Matthews lack of top physical attributes wasn't helped by the situation he was thrust into. He was joining a new coaching staff that was implementing a new scheme. The lockout meant that he had no primers before training camp. Matthews put on the Eagles uniform for the first time on July 30, 2011. 12 days later he started at middle linebacker in a preseason game. Think about that for a second.
This year rookies will have passing camps and mini-camps to help them get ready. Linebacker coach Mike Caldwell will be in his second season, which means he'll have a better idea of how to teach and coach. Castillo will be in his second year so he should have a better idea of how to run things. The coaches can use 2011 game film to teach rookies. They can visually show them what they want instead of talking in theories or watching other teams do something similar.

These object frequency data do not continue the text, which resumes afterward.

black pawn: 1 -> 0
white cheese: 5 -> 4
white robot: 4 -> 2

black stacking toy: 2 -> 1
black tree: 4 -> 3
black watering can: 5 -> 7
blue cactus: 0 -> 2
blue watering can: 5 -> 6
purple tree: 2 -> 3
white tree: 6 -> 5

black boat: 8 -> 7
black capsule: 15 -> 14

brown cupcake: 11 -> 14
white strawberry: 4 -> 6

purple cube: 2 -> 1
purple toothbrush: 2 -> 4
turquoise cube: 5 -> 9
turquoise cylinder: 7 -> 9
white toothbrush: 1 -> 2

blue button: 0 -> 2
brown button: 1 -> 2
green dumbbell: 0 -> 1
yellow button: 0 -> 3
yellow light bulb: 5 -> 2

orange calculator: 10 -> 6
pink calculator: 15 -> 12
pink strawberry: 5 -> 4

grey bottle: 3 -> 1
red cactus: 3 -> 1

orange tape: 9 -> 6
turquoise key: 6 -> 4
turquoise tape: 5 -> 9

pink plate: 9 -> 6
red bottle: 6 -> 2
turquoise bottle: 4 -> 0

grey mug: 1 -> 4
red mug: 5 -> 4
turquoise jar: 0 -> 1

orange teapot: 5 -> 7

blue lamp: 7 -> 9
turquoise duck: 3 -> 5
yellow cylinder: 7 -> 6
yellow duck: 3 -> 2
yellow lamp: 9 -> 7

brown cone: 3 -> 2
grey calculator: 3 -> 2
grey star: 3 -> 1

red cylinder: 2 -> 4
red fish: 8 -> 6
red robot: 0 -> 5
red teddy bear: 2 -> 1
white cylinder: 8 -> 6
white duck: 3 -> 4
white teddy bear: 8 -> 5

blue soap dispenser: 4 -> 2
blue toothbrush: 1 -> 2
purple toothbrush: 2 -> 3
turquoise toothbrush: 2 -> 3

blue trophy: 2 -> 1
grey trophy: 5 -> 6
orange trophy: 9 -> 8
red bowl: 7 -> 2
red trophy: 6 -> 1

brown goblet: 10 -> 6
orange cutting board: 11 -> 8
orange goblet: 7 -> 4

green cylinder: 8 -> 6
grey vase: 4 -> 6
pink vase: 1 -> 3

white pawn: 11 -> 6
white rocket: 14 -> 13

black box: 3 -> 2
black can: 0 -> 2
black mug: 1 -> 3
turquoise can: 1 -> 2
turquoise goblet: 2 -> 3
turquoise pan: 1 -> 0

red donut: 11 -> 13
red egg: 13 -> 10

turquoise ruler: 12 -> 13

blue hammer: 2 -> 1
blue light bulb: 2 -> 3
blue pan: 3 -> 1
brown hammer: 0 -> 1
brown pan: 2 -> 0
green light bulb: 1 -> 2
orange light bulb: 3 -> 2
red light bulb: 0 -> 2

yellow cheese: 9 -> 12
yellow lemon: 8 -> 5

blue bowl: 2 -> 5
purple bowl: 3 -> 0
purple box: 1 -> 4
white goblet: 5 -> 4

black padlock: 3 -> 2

The rookies would also be able to talk to Brian Rolle, Jamar Chaney, Moise Fokou, and Akeem Jordan for advice on how to play (or how not to play - zing!). Those players all started in the wide nine and can teach a rookie linebacker what needs to be done in certain situations. Last year the players were all learning on the fly. They couldn't help each other. Relying on Castillo and Caldwell was as good as it got, but the coaches were figuring things out for themselves.
The Eagles will address middle linebacker. I'm still betting that they go for a veteran free agent who is more of a sure thing. If that doesn't work out, they will have good draft options. I know most fans are worried about any draft prospect other than Kuechly. I understand that concern. Being burned by Matthews struggles makes you nervous about going with another rookie.
The Eagles would use an early pick (first three rounds) to get the middle linebacker. The player would walk into a better situation than Matthews. The player would be more physically gifted than Matthews. All of this would give the rookie a much better chance to succeed right away.